There are many interesting subjects covered throughout the book. They include Trujillo’s attempts to win international support for resettling Jewish expatriates from Europe at the Sousa Refugee Settlement. He also focuses on the massacre of Haitians by Trujillo’s forces in 1937 as well as economic topics including the role of the Foreign Bondholders Protective Council. Finally, the author incorporates the films and documentaries relating to the Caribbean of the era, some specifically focusing on the Dominican Republic, to develop the importance of the media in public international relations. Ultimately, the author leaves the reader wanting to know more about the individual subjects and giving graduate students searching for a dissertation or thesis topic a wonderful starting point.

While an excellent study, there are a couple of areas where I would recommend changes. On an organizational level, the author’s topical approach interspersed with a chronological narrative creates some unevenness in the presentation. Transitions are sometimes rough, and at too many points, the author inserts parenthetical references, such as (see Chapter 5), that disrupt the flow of the book and send the reader scurrying through the text looking for the material.

The area that needs the most development is the role of Dominican culture in the development of Trujillo and the responses of the Dominican Republic to the United States. While Roorda provides an overview of the history of the United States and the Dominican Republic, there is little analysis of the influence of the Dominican political, social, and economic structure on the relations between the two countries outside elite channels. While race appears in relation to the Haitians, this important factor rarely appears elsewhere. Also, what role did the antagonism of the classes play? Did religion have any significant impact? How did the political culture of the Dominican Republic allow Trujillo to succeed even in the face of opposition? More emphasis on the history and culture of the Dominican Republic would have helped the author further contextualize the importance of cultural factors on the relationship.
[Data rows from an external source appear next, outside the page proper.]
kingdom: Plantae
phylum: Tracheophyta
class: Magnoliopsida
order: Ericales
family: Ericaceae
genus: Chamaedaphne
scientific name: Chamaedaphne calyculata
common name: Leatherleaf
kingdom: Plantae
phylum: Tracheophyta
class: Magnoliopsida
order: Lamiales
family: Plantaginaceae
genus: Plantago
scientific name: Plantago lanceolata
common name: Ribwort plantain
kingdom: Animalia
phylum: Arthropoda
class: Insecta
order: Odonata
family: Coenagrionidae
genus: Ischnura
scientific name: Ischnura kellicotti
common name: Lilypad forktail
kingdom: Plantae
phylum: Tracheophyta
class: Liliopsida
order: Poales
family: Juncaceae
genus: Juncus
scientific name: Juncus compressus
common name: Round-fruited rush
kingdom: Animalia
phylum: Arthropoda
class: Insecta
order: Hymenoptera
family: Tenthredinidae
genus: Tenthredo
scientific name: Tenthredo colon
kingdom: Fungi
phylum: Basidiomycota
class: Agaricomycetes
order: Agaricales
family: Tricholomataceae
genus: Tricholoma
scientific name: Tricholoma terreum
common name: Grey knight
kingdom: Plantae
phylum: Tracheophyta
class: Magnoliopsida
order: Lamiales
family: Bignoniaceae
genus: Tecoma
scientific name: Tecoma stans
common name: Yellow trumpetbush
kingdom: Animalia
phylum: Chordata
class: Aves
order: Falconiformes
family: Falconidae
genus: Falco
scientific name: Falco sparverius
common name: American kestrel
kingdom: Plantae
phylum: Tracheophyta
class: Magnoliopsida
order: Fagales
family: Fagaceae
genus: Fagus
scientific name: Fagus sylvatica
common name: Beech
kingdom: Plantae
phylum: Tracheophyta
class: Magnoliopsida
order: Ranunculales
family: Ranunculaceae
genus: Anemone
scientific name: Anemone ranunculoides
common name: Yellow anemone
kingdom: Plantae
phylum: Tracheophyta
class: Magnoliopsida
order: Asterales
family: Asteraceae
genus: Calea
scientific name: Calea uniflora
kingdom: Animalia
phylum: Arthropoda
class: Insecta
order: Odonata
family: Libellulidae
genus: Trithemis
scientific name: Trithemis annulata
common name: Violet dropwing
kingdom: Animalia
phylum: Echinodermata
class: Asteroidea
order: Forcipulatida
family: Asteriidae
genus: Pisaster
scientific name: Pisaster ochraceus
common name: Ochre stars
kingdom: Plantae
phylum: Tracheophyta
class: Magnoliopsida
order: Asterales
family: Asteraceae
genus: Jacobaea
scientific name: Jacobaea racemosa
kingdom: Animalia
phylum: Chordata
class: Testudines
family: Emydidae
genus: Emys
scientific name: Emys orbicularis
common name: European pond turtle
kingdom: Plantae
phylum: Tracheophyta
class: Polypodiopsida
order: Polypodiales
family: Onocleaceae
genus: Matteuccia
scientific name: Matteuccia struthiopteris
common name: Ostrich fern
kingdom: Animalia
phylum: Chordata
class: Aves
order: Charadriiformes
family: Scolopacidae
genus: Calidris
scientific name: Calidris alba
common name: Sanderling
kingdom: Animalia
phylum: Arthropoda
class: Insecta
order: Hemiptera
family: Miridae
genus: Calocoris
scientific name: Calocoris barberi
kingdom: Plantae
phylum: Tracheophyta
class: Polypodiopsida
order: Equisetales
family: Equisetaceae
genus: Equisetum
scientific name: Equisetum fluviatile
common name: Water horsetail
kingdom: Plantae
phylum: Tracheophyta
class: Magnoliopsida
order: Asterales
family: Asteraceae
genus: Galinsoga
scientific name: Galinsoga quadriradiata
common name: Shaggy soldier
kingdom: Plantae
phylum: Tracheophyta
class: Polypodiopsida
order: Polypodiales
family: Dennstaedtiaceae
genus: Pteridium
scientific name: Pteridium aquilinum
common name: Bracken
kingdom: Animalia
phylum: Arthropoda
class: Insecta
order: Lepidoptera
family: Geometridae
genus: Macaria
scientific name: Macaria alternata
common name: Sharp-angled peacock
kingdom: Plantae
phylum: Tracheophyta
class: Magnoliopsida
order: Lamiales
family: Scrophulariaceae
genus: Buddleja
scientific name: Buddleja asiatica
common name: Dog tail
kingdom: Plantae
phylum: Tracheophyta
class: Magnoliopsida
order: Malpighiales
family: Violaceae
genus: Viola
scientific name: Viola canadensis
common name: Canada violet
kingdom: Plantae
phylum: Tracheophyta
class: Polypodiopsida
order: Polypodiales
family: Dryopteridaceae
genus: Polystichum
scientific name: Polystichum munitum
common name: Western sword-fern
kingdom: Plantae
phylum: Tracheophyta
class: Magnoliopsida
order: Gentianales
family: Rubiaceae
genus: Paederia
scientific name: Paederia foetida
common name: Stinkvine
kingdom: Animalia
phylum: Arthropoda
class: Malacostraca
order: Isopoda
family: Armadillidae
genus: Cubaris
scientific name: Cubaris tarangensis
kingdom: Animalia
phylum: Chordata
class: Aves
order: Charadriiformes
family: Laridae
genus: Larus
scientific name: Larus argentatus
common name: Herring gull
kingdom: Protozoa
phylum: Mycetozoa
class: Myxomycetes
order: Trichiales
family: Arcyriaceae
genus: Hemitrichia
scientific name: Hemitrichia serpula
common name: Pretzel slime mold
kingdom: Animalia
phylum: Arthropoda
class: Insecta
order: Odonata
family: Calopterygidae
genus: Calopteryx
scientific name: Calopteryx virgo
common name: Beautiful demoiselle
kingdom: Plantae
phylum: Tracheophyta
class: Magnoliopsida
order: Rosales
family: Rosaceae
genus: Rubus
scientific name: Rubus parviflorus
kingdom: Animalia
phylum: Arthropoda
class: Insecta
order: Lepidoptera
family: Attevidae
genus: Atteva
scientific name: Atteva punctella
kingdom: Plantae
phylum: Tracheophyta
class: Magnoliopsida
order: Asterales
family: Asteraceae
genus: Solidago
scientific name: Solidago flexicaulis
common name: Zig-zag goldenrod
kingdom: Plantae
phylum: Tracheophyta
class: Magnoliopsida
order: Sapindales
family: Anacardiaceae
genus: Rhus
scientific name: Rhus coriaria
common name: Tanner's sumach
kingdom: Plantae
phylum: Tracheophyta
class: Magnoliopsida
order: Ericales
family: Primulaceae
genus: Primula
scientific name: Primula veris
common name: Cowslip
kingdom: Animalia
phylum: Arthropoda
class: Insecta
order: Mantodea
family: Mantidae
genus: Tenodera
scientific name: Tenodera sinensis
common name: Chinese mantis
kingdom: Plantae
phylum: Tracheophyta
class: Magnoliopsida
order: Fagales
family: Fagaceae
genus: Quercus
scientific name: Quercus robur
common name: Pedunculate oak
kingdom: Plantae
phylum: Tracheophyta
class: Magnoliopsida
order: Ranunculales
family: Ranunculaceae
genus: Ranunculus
These areas in no way limit the overall appraisal of this book as a fine piece of scholarship. Roorda has made a significant contribution to the historiography of U.S.-Dominican Republic relations and the “Good Neighbor” policy. He provides a good example of the new international history developing strongly within the field of U.S. foreign relations that incorporates foreign archives and provides agency to weaker nations. It is a good model for future works and an important book for anyone interested in U.S.-Latin American relations.

The two works reviewed here provide good insights into the relationship between the United States and the Dominican Republic. This relatively understudied story, especially when taken outside the body of work on military interventions, is an important one. There are many more books to be written on this subject, including some specialized monographs on the nineteenth century and other more contemporary issues such as immigration and the drug trade. More work appears likely as the Dominican Republic’s strategic as well as cultural significance in the United States will only increase into the next century.